Monday, 15 July 2013

Adaptation


I am still enjoying the latest TV adaptation of Father Brown stories. The first 2 episodes, and some or all of the remaining stories come from the collection of Father Brown stories by G.K. Chesterton called "The Innocence of Father Brown". This is one of several collections of Fr Brown stories by Chesterton.

Of course, the TV versions of these stories have been changed from the original, which can be irritating, but I am trying to keep an open mind about this.

To start with, the stories are all set in the same village, with a continuing group of supporting characters, like the housekeeper and the woman on the lookout for handsome visitors to the village. From memory, the original stories have a bigger variety of settings and characters, but I can understand this gives a unity to the TV series.

The second story in the TV series is "The Flying Stars".

I have just quickly re-read the original story and the basic story has been preserved on TV, but there are some differences:

  • There is no suggestion of any murder in the original. The Colonel's wife has died of natural causes recently, and this was an accident which the thief used to steal the diamond necklace called "the flying stars", by posing as uncle James.
  • there is no mention of any will or of debts crippling the estate. It is true that the young lovers are part of the story, but they are not being thwarted by the colonel, but by the thief who has incriminated the young man.
  • the thief is Flambeau, a character who appears in many of these stories, who eventually reforms and becomes a detective himself who helps Fr Brown in later stories. He appears to be killed in the TV show, it will be interesting to see how they handle this in later episodes.
  • the key scene is a pantomime held on Boxing Day, where Flambeau is dressed as Harlequin, not a dame. The point of this is that a policeman appears during the pantomine and appears to be hit and subdued as part of the play. In fact he is a real policeman who was fooled by Flambeau into walking into the middle of the pantomime, where he uses chloroform to render him unconscious.
I was pleased to see that the TV adapter could not resist preserving a typical piece of Chesterton paradox/observation which appears when Fr Brown and others talk about the Socialist young lover, namely:

   "A radical does not mean a man who lives on radishes," remarked Crook, with some impatience; and a Conservative does not mean a man who preserves jam. Neither, I assure you, does a Socialist mean a man who desires a social evening with the chimney-sweep. A Socialist means a man who wants all the chimneys swept and all the chimney-sweeps paid for it."
   "But who won't allow you," put in the priest in a low voice, "to own your own soot."
   Crook looked at him with an eye of interest and even respect. "Does one want to own soot?" he asked.
   "One might," answered Brown, with speculation in his eye. "I've heard that gardeners use it. And I once made six children happy at Christmas when the conjurer didn't come, entirely with soot - applied externally."

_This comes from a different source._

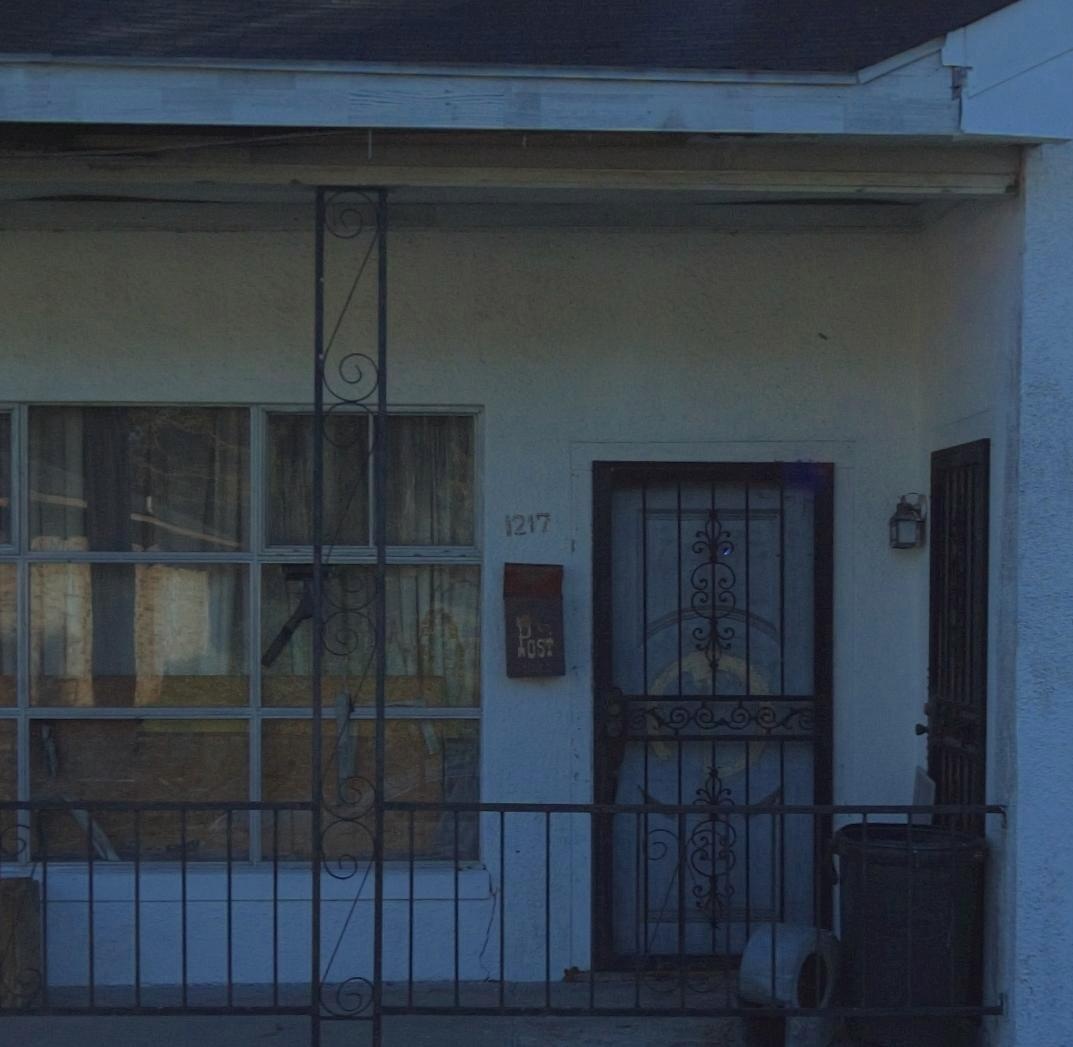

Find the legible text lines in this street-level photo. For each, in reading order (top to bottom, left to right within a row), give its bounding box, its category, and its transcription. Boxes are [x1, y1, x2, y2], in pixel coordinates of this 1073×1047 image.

[502, 511, 554, 543] StreetNumber: 1217
[524, 635, 556, 662] None: OST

A typical part of any Fr Brown story is the salvation of the criminal. In this TV adaptation, this was applied to both the thief and the Colonel, and this was similar to Brown's conversation with Flambeau the thief in the original:

   "I want you to give them back, Flambeau, and I want you to give up this life. There is still youth and honour and humour in you; don't fancy they will last in that trade. Men may keep a sort of level of good, but no man has ever been able to keep on one level of evil. That road goes down and down. The kind man drinks and turns cruel; the frank man kills and lies about it. Many a man I've known started like you to be an honest outlaw, a merry robber of the rich, and ended stamped in slime."

and a little further on...

   Everything continued still, as if the small man below held the other in the tree in some long invisible leash; and he went on:

   "Your downward steps have begun. You used to boast of doing nothing mean, but you are doing something mean tonight. You are leaving suspicion on an honest boy with a good deal against him already; you are separating him from the woman he loves and who loves him. But you will do meaner things than that before you die."

   Three flashing diamonds fell from the tree to the turf. The small man stooped to pick them up, and when he looked up again the green cage of the tree was emptied of its silver bird.

   The restoration of the gems (accidentally picked up by Father Brown, of all people) ended the evening in uproarious triumph; and Sir Leopold, in his height of good humour, even told the priest that though he himself had broader views, he could respect those whose creed required them to be cloistered and ignorant of this world.